We inspected each of the frames, looking for eggs in the cells to indicate that the queen was laying. Then we scraped off extra beeswax and comb from the tops and bottoms of the frames, dumping the honeycomb into a bowl so the clear nectar could drain out. Zach and I moved clumsily, our hands encumbered by gloves, nervous of dropping the frames and losing track of which frames went in which box in which order. Jeff was incredibly patient.

After an hour or so, Jeff had us get a hive tool, and we inspected the hives by ourselves, although he still coached us through a lot of it. He had us repeat back what we were learning and explain what we were looking for. Our gloves got sticky with wax and propolis, and the bees became annoyed with us, crawling around our headnets, buzzing angrily. But at last we finished up the last hive, and with our heads swarming with the crash-course knowledge, we thanked Jeff and said goodbye.

Before that day, I couldn’t understand why vegans wouldn’t eat honey— what do the bees care? I thought. After that day, I understood. The sheer amount of bee-squishing was disturbing— we tried very hard not to kill any of the workers, but many of them got crushed as we moved the frames around and scraped off honeycomb. Jeff also taught us to destroy cells that were incubating drones, since they do literally nothing for the colony except mate with the queen, and I felt a little sick to my stomach as I scraped the hive tool along the drone cells and watched the larvae’s bodies burst into white liquid that streamed down into the grass. I have an emotional attachment to honeybees— I think they’re cute, and their collective intelligence is breathtaking— but is that a reason enough not to kill them? 

Most people swat flies and mosquitoes without a thought, and drive through river bottomlands in summer when nearly thousands of bugs are splatted across our windshield. Eating plain kale from my own garden came at the cost of hundreds of cabbage worms’ lives. A normal vegan diet means taking part in the deaths of millions of insects and even rodents and amphibians caught up in heavy farming equipment. But in our modern society of detachment from death, we lose sight of the sacrifice that is required for us to eat food. After working with the bees, I have a much more sensory feeling for that sacrifice.
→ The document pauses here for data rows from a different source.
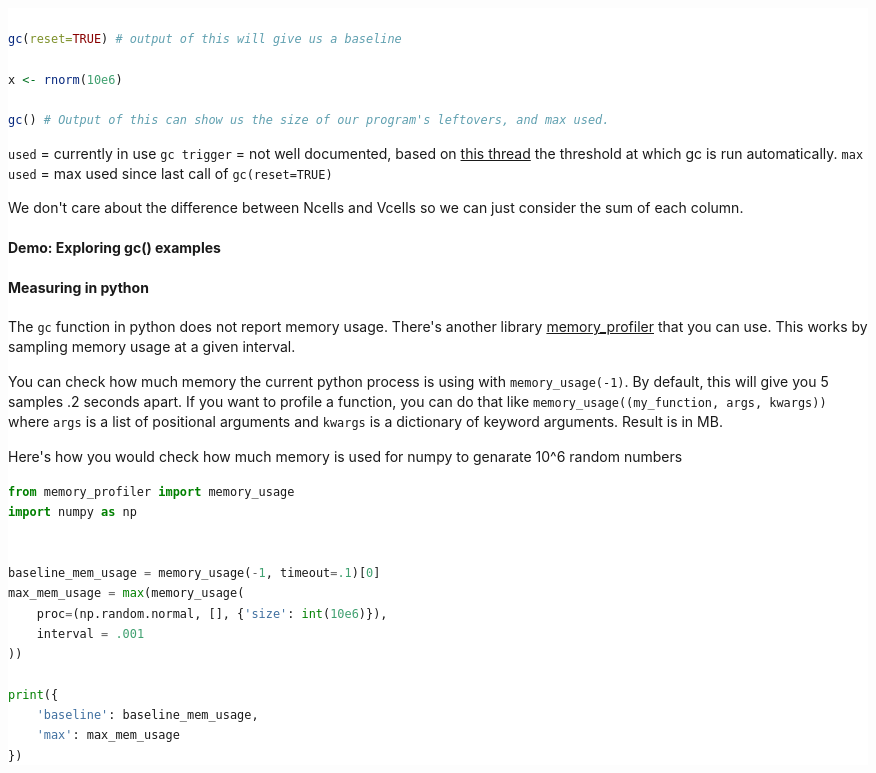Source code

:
 ``` r

gc(reset=TRUE) # output of this will give us a baseline

x <- rnorm(10e6)

gc() # Output of this can show us the size of our program's leftovers, and max used.
```

`used` = currently in use `gc trigger` = not well documented, based on
[this
thread](https://stat.ethz.ch/pipermail/r-help/2005-June/073341.html) the
threshold at which gc is run automatically. `max used` = max used since
last call of `gc(reset=TRUE)`

We don't care about the difference between Ncells and Vcells so we can
just consider the sum of each column.

#### Demo: Exploring gc() examples

#### Measuring in python

The `gc` function in python does not report memory usage. There's
another library
[memory_profiler](https://github.com/pythonprofilers/memory_profiler?tab=readme-ov-file#api)
that you can use. This works by sampling memory usage at a given
interval.

You can check how much memory the current python process is using with
`memory_usage(-1)`. By default, this will give you 5 samples .2 seconds
apart. If you want to profile a function, you can do that like
`memory_usage((my_function, args, kwargs))` where `args` is a list of
positional arguments and `kwargs` is a dictionary of keyword arguments.
Result is in MB.

Here's how you would check how much memory is used for numpy to genarate
10\^6 random numbers

``` python
from memory_profiler import memory_usage
import numpy as np


baseline_mem_usage = memory_usage(-1, timeout=.1)[0]
max_mem_usage = max(memory_usage(
    proc=(np.random.normal, [], {'size': int(10e6)}),
    interval = .001
))

print({
    'baseline': baseline_mem_usage,
    'max': max_mem_usage
})
```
That night, I poured the clear honey we’d collected through a strainer into a jar, and stirred it into a jug with some lemon to make honey-water. I felt a sense of solemnity as I drank.


A few days later, Jeff invited us to look at his hives down the road, and we eagerly agreed. This second time, I had a much better feel for what I was doing and what I was looking for; Zach and I worked together in a comfortable rhythm, and Jeff showed us some techniques for mixing up the frames in a way that encourages the bees to put away more honey and expand into other boxes. Sweaty in the sun, we were surprised when Jeff invited us to town for a cold beer, and we eagerly agreed to that as well. 

I’m not sure if beekeeping is feasible with the yard size we have (if we intend to keep chickens as well), but the experience definitely piqued my interest. But most of all, working with the bees helped me to appreciate them even more than before— and to be respectful of the sacrifice that brings me the sweet golden liquid to drizzle on my toast.